Sarasota seems to be abounding with innovation and the pushing of boundaries lately. In addition to the new life being generated at our favorite museum through Ringling Underground, so has the Sarasota Orchestra brought new life to classical music through a fusion of story and song in Once Upon a Time. With their ¨Innovations¨ performance, the Sarasota Orchestra created a multi-media performance that was captivating, charming, and fun, however, unfortunately, for those who missed the October 6 event, it was a once in a lifetime experience.
Opening gently with a selection from Humperdink's Hansel and Gretel, the audience was transported into the realm of fairy tale as the beyond-stage-wide lighting created an ambiance of enchantment. To add to the story building between the notes, actors playing the soon-to-be witch slayers meander through the forest of musicians, leaving a trail of breadcrumbs later followed by the witch, and even later by their woodsman father. As the music changed in tone and tenor, the lighting lent itself to the nuance, and the music came alive. After the young duo victoriously crossed the stage with their father, the witch simmering backstage, the piece came to its happy conclusion and conductor Dirk Meyer shared more on the magic of storytelling before proceeding to the next tale of magic through music.
Sleeping Beauty awoke with dramatic flare, incorporating slides to tell the story through both picture and word. The exquisite musicianship of the players lulled the audience further into fantasy as the story unfolded into the well known celebration of true love. However, these were not the Disney versions, but the tales by the Brothers Grimm, in all of their twisted glory, made for a much grander experience in storytelling.
The third selection, from Ravil's Mother Goose Suite started as soft as down, the amber shading of leaves along the wall coupled with a soft violin created the illusion that we were in the Enchanted Garden as the gosling godmother stretched her wings, preparing to take us into another day. Drawing the audience into the new day, the composer told the story of the Berceuse behind Stravinsky's The Firebird Suite. The story unfolded much like the production, incorporating new media into old tales, making them fresh and new. The haunting images by Sarasota photographer Brian Braun seemed to blend into one another as if the audience was watching more of a time lapse session than a series of photographs. Coupled with a growing vibrancy in the music, the abstract images transported both the audience and the orchestra to another realm.

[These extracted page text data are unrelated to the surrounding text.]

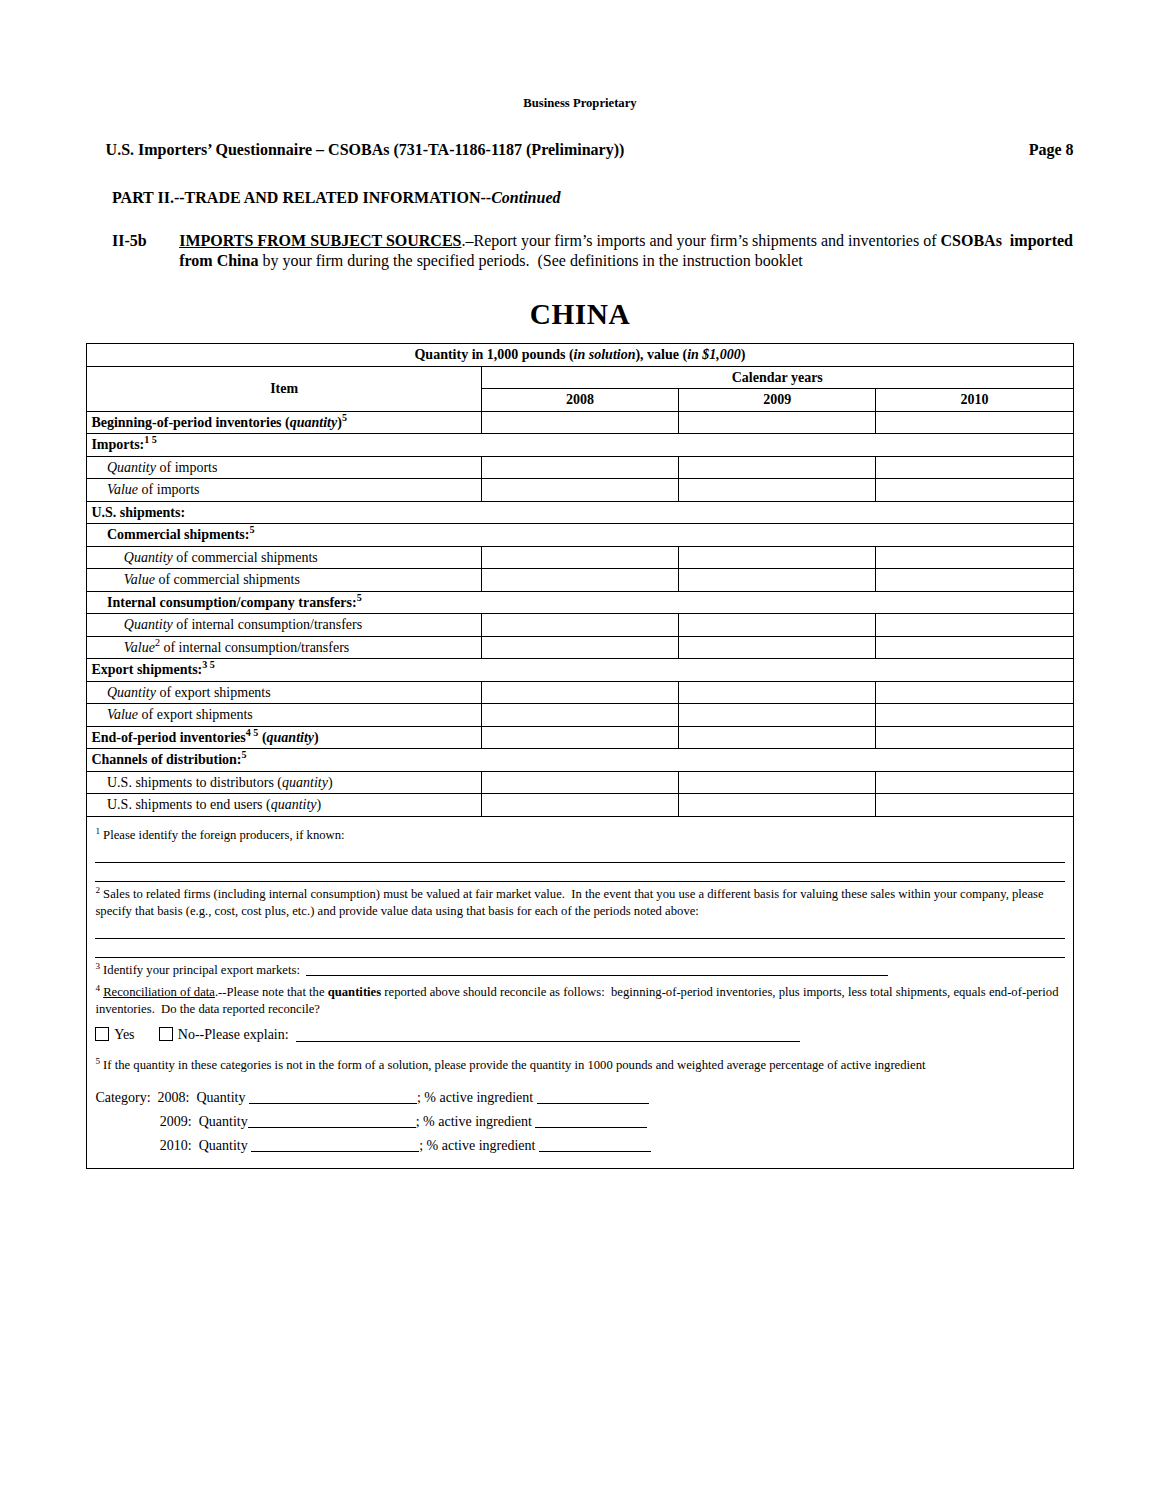Business Proprietary
U.S. Importers’ Questionnaire – CSOBAs (731-TA-1186-1187 (Preliminary))
Page 8
PART II.--TRADE AND RELATED INFORMATION--Continued
II-5b
IMPORTS FROM SUBJECT SOURCES.–Report your firm’s imports and your firm’s shipments and inventories of CSOBAs imported from China by your firm during the specified periods. (See definitions in the instruction booklet
CHINA
| Quantity in 1,000 pounds ( in solution ), value ( in $1,000 ) |
| Item | Calendar years |
| 2008 | 2009 | 2010 |
| Beginning-of-period inventories ( quantity ) 5 | | | |
| Imports: 1 5 |
| Quantity of imports | | | |
| Value of imports | | | |
| U.S. shipments: |
| Commercial shipments: 5 |
| Quantity of commercial shipments | | | |
| Value of commercial shipments | | | |
| Internal consumption/company transfers: 5 |
| Quantity of internal consumption/transfers | | | |
| Value 2 of internal consumption/transfers | | | |
| Export shipments: 3 5 |
| Quantity of export shipments | | | |
| Value of export shipments | | | |
| End-of-period inventories 4 5 ( quantity ) | | | |
| Channels of distribution: 5 |
| U.S. shipments to distributors ( quantity ) | | | |
| U.S. shipments to end users ( quantity ) | | | |
| 1 Please identify the foreign producers, if known: 2 Sales to related firms (including internal consumption) must be valued at fair market value. In the event that you use a different basis for valuing these sales within your company, please specify that basis (e.g., cost, cost plus, etc.) and provide value data using that basis for each of the periods noted above: 3 Identify your principal export markets: 4 Reconciliation of data .--Please note that the quantities reported above should reconcile as follows: beginning-of-period inventories, plus imports, less total shipments, equals end-of-period inventories. Do the data reported reconcile? Yes No--Please explain: 5 If the quantity in these categories is not in the form of a solution, please provide the quantity in 1000 pounds and weighted average percentage of active ingredient Category: 2008: Quantity ; % active ingredient 2009: Quantity ; % active ingredient 2010: Quantity ; % active ingredient |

As the firebird took flight, it was apparent that the selection was not chosen without purpose. For as the firebird took wing, and the Sarasota Orchestra opened itself to this type of collaborative effort, it revealed itself as the Phoenix in the story it was telling, rising from the ashes of the way things have been traditionally done, and being reborn as something entirely new. For not only did the performance include collaborations onstage, but was magnified through the realm of social media as bloggers and tweeters shared their experience of the show with those unable to be in attendance.
To close the show, the narration of Cinderella by former neighbor Robert Turoff of the Golden Apple Dinner Theatre could not have been better cast. In addition to his rising from his own ashes after the recent drama surrounding the Sarasota landmark theatre to deliver such an eloquent performance, the way that the music caressed the edges of his narrative felt like the glass slipper was a perfect fit. Seated in a highback chair with grandfatherly stature, Mr. Turoff´s rendition of the tale was climactic in more ways than one. It seems that this new beginning for the Sarasota Orchestra is a rebirth of caring and collaboration that we can only hope will reverberate through the rest of our community.
Through all of the sights and sounds, through this multi-media collaboration, there was a consistency in the subtlety of the entire performance. Though the colors, actors, and images lent themselves to a greater appreciation of the music, it was never overblown or distracting. Beyond all of the added nuance, the audience was still able to amply enjoy the unabashed brilliance of the Sarasota Orchestra players for their own sake. For music lovers, the hour long performance was nothing short of mesmerizing and may stand to be one of the most enjoyable shows of the year.